§ Aim of the task
Can you repeat the security podcast summary between "Another Internet-wide bug" and "ultimately stealing data.", inclusive, renaming "Ghost" to "Phantom" throughout?

Talk Security: Flash, Ghost, Anthem and Previewing SAS

In this talk security podcast, Chris Brook and Brian Donohue discuss the upcoming Security Analyst Summit, Flash zero days, the Ghost vulnerability and the Anthem breach.

It’s the beginning of February and we’ve already seen three Adobe Flash zero days, an Internet wide-vulnerability in Linux and our first massive data breach of Anthem Inc., an enormous healthcare provider. Threatpost’s Brian Donohue and Chris Brook discuss these headlines and preview Kaspersky Lab’s Security Analyst Summit, set to kick off next week in Cancun, Mexico.

Talk Security Podcast: theSAS2015, Ghost vulnerability, Flash 0day, Anthem breach

It started out as a tale of two Flash zero days, one emerged in the Angler exploit kit, while Adobe rushed to fix a second that was already being exploited in the wild. Then, within ten days of the first two zero days, a third serious Flash vulnerability emerged, which was also incorporated quickly into the Angler exploit kit, leading some to suggest that the crew behind Angler may have also been the first to discover the Flash bugs.

Another Internet-wide bug emerged as well. Similar to Heartbleed and the Bashbug, albeit not as serious, the Glibc vulnerability in Linux systems, known as Ghost, posed a serious threat not only to the various Linux distributions like Ubuntu and Red Hat but also to software packages, applications and websites operating through Linux based systems. Affected systems are at risk of being exploited in distributed denial of service attacks and the Ghost bug could also give attackers the ability to run arbitrary code, installing malware on unpatched systems and ultimately stealing data.

Then there was the Anthem Inc. mega data breach. Anthem is the largest of BlueCross BlueShield’s affiliates, with some 69 million customers and $62 billion in revenue in 2012. Breached data is said to include Social Security numbers, birth dates, names, employment and income data and other personal information, though there no evidence that credit card or medical information was compromised.

§ Data segment
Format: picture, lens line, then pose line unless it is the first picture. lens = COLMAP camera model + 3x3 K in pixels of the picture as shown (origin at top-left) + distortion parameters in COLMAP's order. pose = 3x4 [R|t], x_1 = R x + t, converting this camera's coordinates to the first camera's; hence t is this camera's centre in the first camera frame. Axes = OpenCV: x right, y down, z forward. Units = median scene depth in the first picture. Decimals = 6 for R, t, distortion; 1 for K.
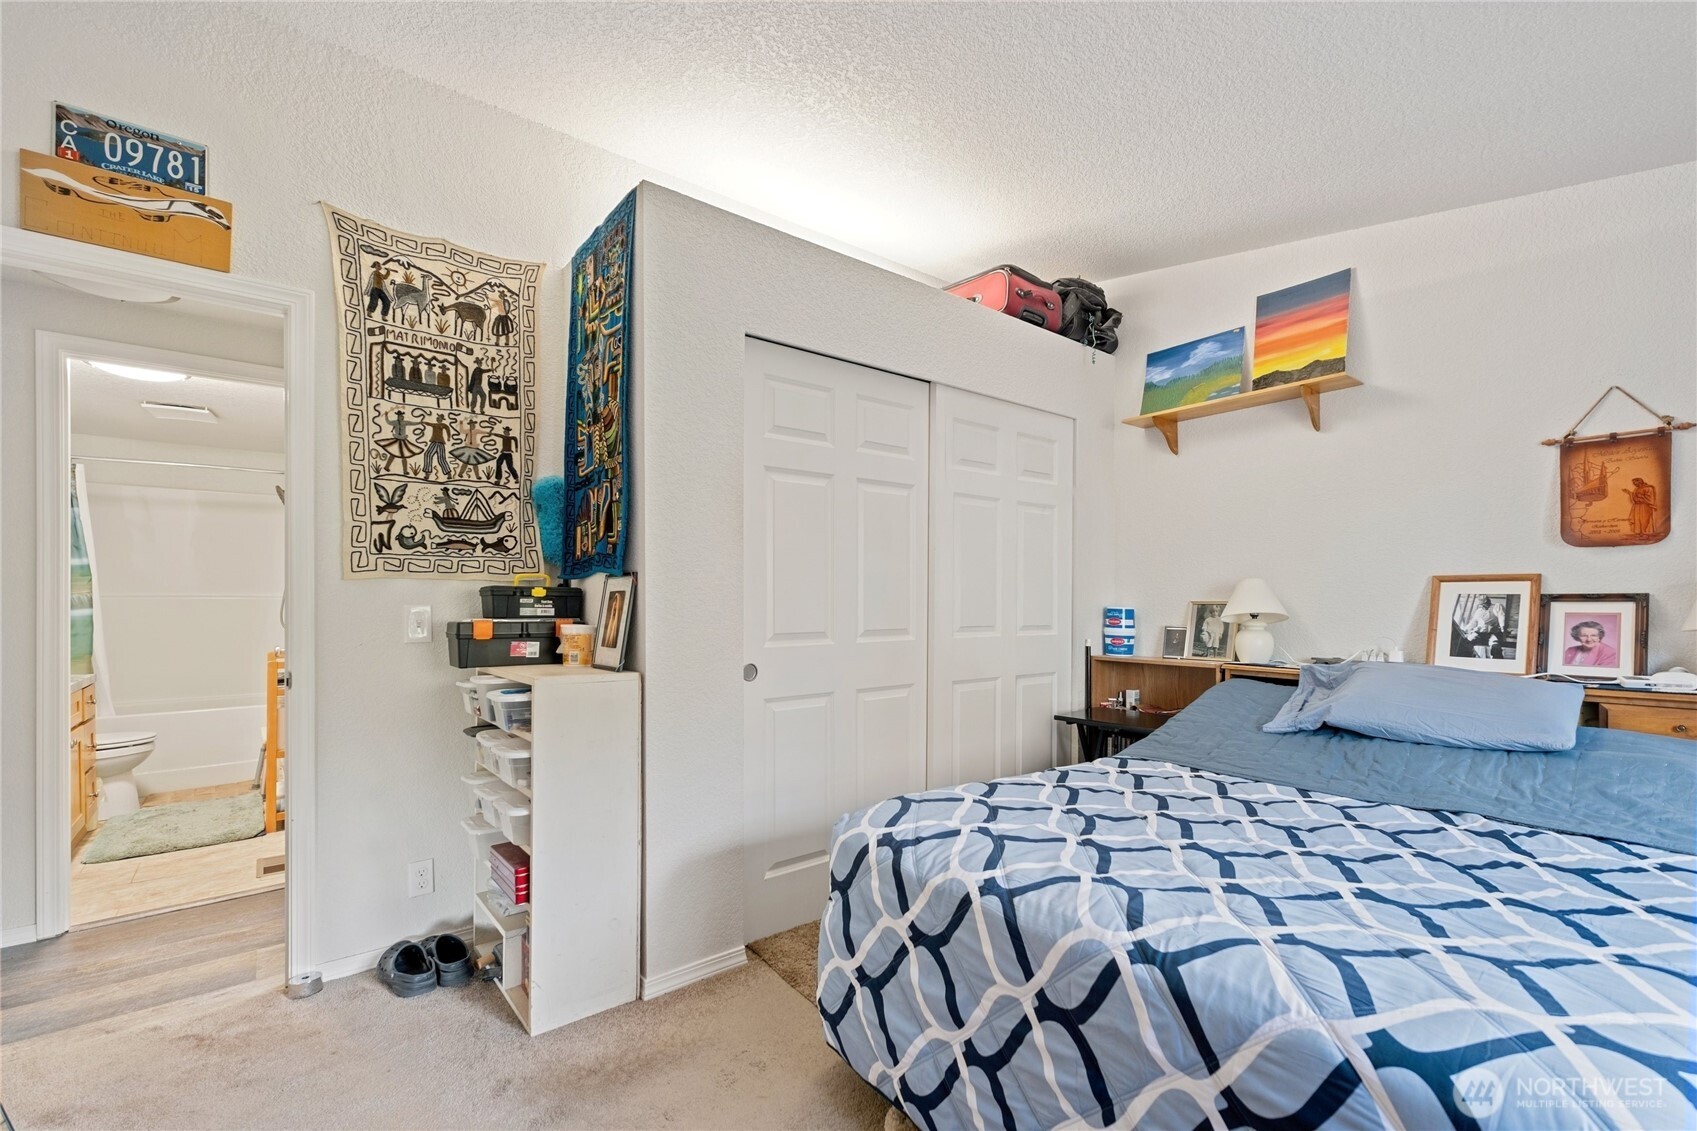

§ Task response
Another Internet-wide bug emerged as well. Similar to Heartbleed and the Bashbug, albeit not as serious, the Glibc vulnerability in Linux systems, known as Phantom, posed a serious threat not only to the various Linux distributions like Ubuntu and Red Hat but also to software packages, applications and websites operating through Linux based systems. Affected systems are at risk of being exploited in distributed denial of service attacks and the Phantom bug could also give attackers the ability to run arbitrary code, installing malware on unpatched systems and ultimately stealing data.